In November 2009, Cisco, EMC, and VMware announced their Acadia partnership in November 2009, which has set up a free-standing company to integrate and support virtualized server stacks called Vblocks. There were originally three different references architectures being certified by the Acadia Three, which is now known as the Virtual Computing Environment Company, or VCE for short. But as El Reg reported last week, VCE is no longer just doing certification of reference architectures on the Vblocks, but actually manufacturing and supporting them. (Cisco, EMC, and VMware do all the sales of Vblocks, however.)

HP's response the day after the Vblocks were announced that November was to allow for Itanium-based Integrity blade servers to be slid into the chassis next to Xeon blades, thereby enabling HP-UX, OpenVMS, and NonStop workloads to be controlled by the Matrix software as well as Windows and Linux running on the ProLiant blades. HP was not inclined at the time to create a Matrix uber-system out of ProLiant or Integrity rack servers, and it renamed the secret software sauce on the Matrix box Infrastructure Operating Environment, which included the Insight Dynamics, Insight Control, and Business Technology Optimization tools woven together.

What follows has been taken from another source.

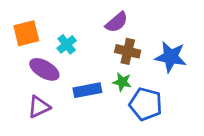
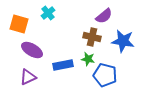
purple semicircle: (117, 22) -> (104, 16), moved
orange square: (26, 33) -> (19, 24), turned 30
cyan cross: (67, 44) -> (48, 13), moved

Last August, HP punted a new product called CloudStart, which was a private cloud based on the Matrix iron and a new tool called Cloud Service Automation, which leveraged the Matrix management tools but added in a self-service portal, resource metering, chargeback, and reporting features that virtualized systems require to make sure the right people get billed for the capacity they use.

The CloudStart appliances were based on ProLiant blades and support VMware's vSphere and Microsoft's Hyper-V hypervisors. A starter CloudStart with eight blade servers, an EVA storage array, and all the goodies cost around $190,000; the system could expand to around 1,000 server nodes, which is a pretty big cloud. CloudStarts were available in Asia/Pacific first, and were supposed to be expanded to the rest of the globe last December and eventually extended to support Integrity blades and HP's own Integrity VMs for virtualizing HP-UX, Windows, and Linux on Itanium-based blades.

With the CloudSystem launched today, HP takes BladeSystem Matrix hardware and layers on a slightly different stack of software called Cloud Service Automation Suite. According to Matt Zanner, vice president of cloud infrastructure solutions at HP's mammoth Enterprise Business group, which makes and sells systems and services to IT shops, the CSA tool stack is used to manage, provision, and optimize clouds, and that means managing hypervisors and their virtual servers in addition to bare-metal machines and their operating systems and applications.